Dr. Sarah McLean
What has changed in 20 years of TELE?
This blog post goes over case studies that I watched in my MET course. To be honest, I was disappointed with the quality of the tech that was being presented for us to analyze. One thing that I noticed that hasn't changed is how a lot of technology adoption by faculty is expected to be taken on as a solo pursuit. Hopefully I can enact change in my institution to change that narrative.

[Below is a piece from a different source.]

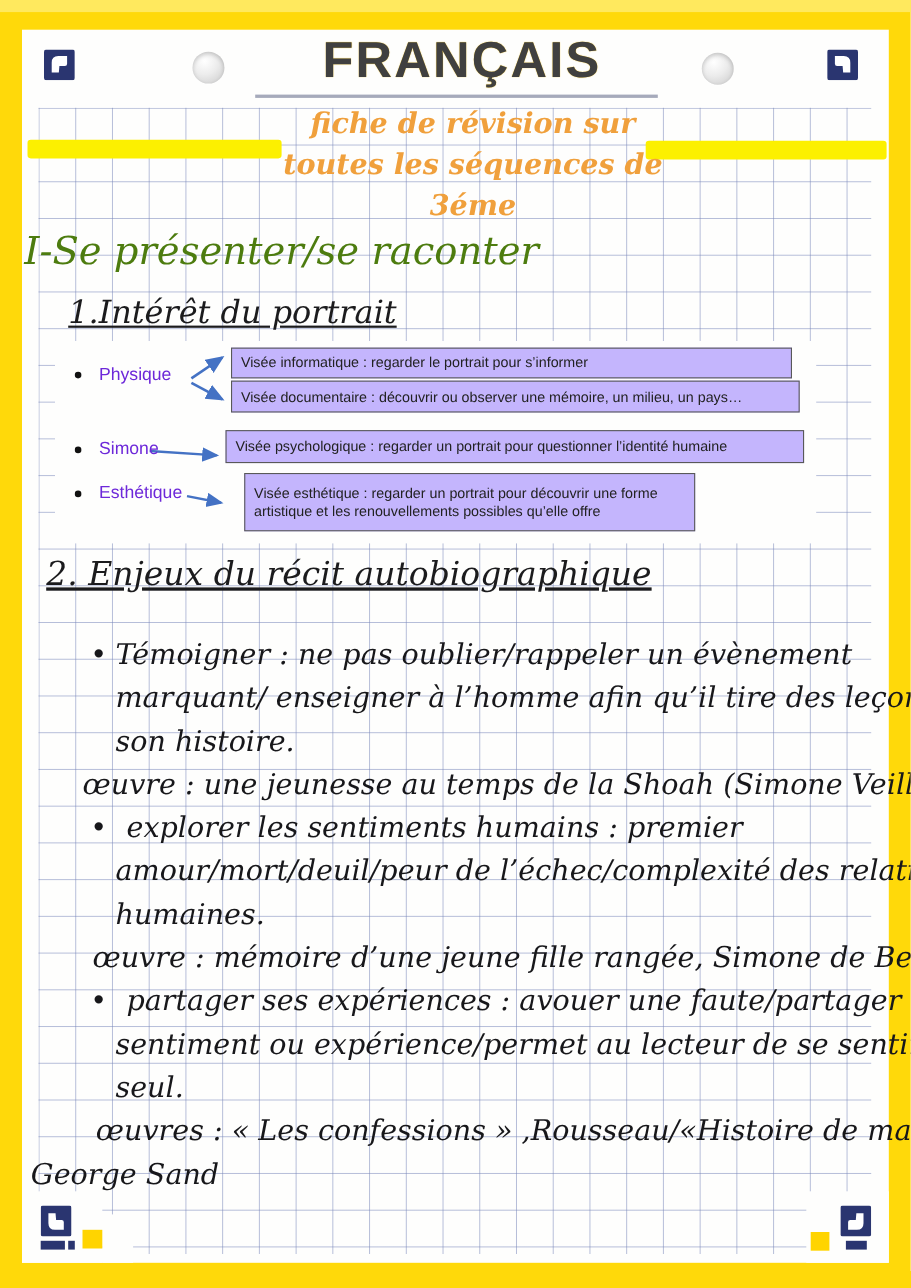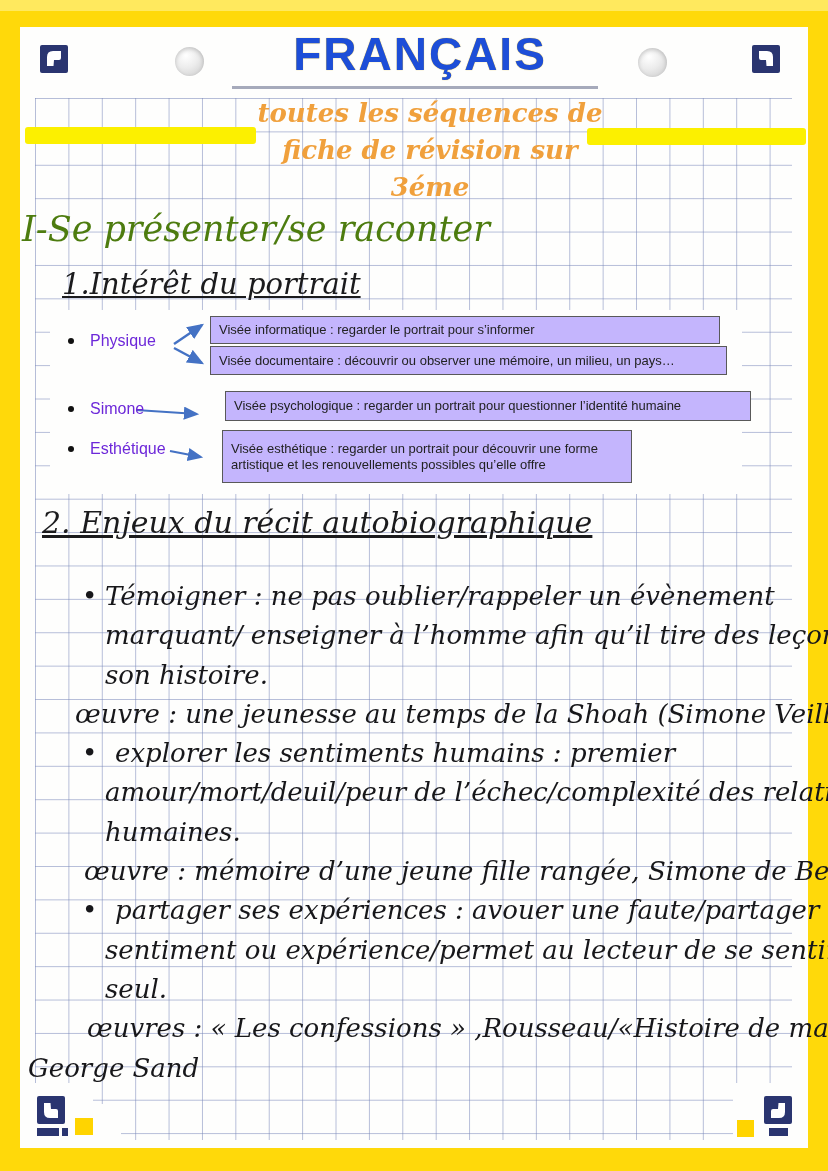"FRANÇAIS" .title { color: #1d4ed8 -> #404040 }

For this assignment I watched Case studies 6 and 7, as they related most closely to my experience teaching undergraduate science courses. In podcast 6, the teacher talked about how he used different types of learning technology for assessments and assignments for the students. For example, he gave a clear overview of how he used podcasts as a way for students to share their knowledge about the eye and also evaluate other podcasts (such as one from CBC). One question that was raised in this video for me was when the teacher was asked where he learned the technology from- he noted that he “learned it on his own”, that it was a personal desire for him to use the technology. I thought this was interesting and certainly resonated with my own experience in higher education. While most of my colleagues know how to use PowerPoint, few of them have delved into other types of technology, such as vodcasting, online learning modules, or weblogs. I think that some of this has changed with the pandemic, but I am struck by how much we rely on instructors to “teach themselves”. This is something that I am hoping to change at my institution by providing a centralized resource accessible to faculty within my unit. I do not think that most faculty have the desire (or time) to become experts with technology, yet, our students expect us to use tech effectively. The other video that I watched was Case 7, evaluating a classroom response system in higher education. To be honest, I was quite disappointed with the selection of this technology and this case study. Clickers are quite an outdated practice- while classroom response is always good, there are many different ways of doing it now, and there has been a large body of literature published on different types of “audience response systems”. I have colleagues that have used clickers in their classes, but I prefer to use polls in my synchronous classes and breakout groups. One thing that I thought was great about the interview was that the instructor mentioned the value of peer instruction and the way that clickers can allow more introverted students to participated and provide feedback. I think that this is an issue of accessibility and equity, and while clickers are not the perfect solution (and are quite outdated) I do think that considering ways in which all students can feel comfortable participating in a class is useful, and that technology can help with this issue.